- **GIVEN TEXT**:

•••••

Up until the Chumph, walking around with guns at protest marches was almost exclusively the purview of white wingers. Unable to win an argument based either or the truth of their claims, or their ability to converse intelligently,, the right-white fell back into the KKK history and decided to tout guns at rallies to threaten “evil liberals” who always seemed to win an “argument”.

Portions of the white-right have always been synonymous with violence. Whether the KKK, white nationalist, neo-Nazi, or even some Militia groups – they have left a bloody path wherever they go across America.

Now that they have the full support of the Chumph and his racist lackey Jefferson Davis Sessions, they are emboldened, and the number of hate crimes, and level of domestic terrorism has risen exponentially. By trying to drive a wedge between legitimate Law Enforcement and brutal goons who murder and assault at will, the Chump has created a situation where the citizenry is les sure that the Police will actually be on the side of Law and Order. I think in all but a few areas of the country, that fear is a bit overblown.

However, the white right is spoiling for a fight -as seen with both the murder in Charlottesville, and the attempted murders in Gainesville a few days ago,

This does not bode well.

•••••

- **DATA SECTION**:
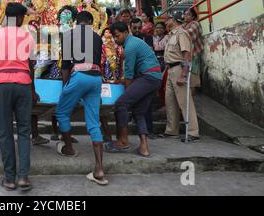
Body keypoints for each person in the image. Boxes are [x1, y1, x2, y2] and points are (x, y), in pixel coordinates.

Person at [0, 2, 38, 192]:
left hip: (2, 85)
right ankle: (23, 177)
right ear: (20, 18)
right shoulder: (28, 36)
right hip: (23, 84)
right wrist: (32, 90)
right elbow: (31, 66)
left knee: (4, 132)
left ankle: (9, 178)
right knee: (24, 131)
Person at [56, 11, 108, 186]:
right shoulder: (97, 37)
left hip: (79, 76)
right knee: (93, 122)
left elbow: (65, 65)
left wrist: (66, 88)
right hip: (95, 78)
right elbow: (98, 61)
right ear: (90, 22)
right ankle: (99, 169)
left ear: (75, 22)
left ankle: (69, 148)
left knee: (62, 112)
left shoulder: (69, 35)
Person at [107, 21, 162, 157]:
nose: (115, 39)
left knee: (121, 104)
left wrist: (127, 93)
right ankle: (144, 147)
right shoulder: (133, 42)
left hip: (148, 77)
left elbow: (129, 74)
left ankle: (124, 141)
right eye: (113, 37)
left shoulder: (130, 46)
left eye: (117, 36)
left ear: (126, 32)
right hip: (153, 78)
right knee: (139, 112)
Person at [163, 12, 199, 142]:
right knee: (170, 100)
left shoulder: (181, 33)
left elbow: (187, 55)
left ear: (173, 20)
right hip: (171, 69)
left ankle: (193, 132)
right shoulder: (172, 35)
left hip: (179, 68)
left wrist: (183, 74)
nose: (165, 22)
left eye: (167, 20)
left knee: (184, 101)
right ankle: (172, 130)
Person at [182, 8, 203, 91]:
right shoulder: (184, 25)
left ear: (193, 16)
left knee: (192, 78)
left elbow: (189, 34)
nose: (186, 16)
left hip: (193, 54)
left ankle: (192, 98)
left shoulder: (195, 23)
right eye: (185, 14)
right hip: (187, 54)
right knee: (187, 77)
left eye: (188, 14)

•••••

- **EXERCISE INSTRUCTIONS**:
Continue the commentary on armed white-right groups and rising political violence from the point where it stops.

- **WRITTEN RESPONSE**:
Left Wing Militia set to defend their communities…Because the Chumph and KKK Sessions won’t

Left-wing groups taking up guns in ‘arms race’ against Trump-backing right-wingers

Left-wing activists are taking up arms in response to increasingly bold actions by white supremacists and other right-wing extremists.

Membership in left-leaning gun groups has jumped under President Donald Trump, just as militia membership dramatically rose during his predecessor’s presidency, reported the New York Daily News.

The National African-American Gun Association added 500 new members within two days after a white supremacist rally in Charlottesville left a counter-protester dead, and the group went from four chapters to 45 in the past year.

The national Liberal Gun Club has roughly doubled its paid membership since the election, to about 5,500, and the LGBTQ-oriented Pink Pistols groups also added members.

“It’s a way to assert our strength,” said Jake Allen, 27, who helped form the Pink Pistols. “Often, queer people are thought of as being weak, as being defenseless, and I think in many ways this pushes back against that, and I want white supremacists and neo-Nazis to know that queer people are taking steps necessary to protect themselves.”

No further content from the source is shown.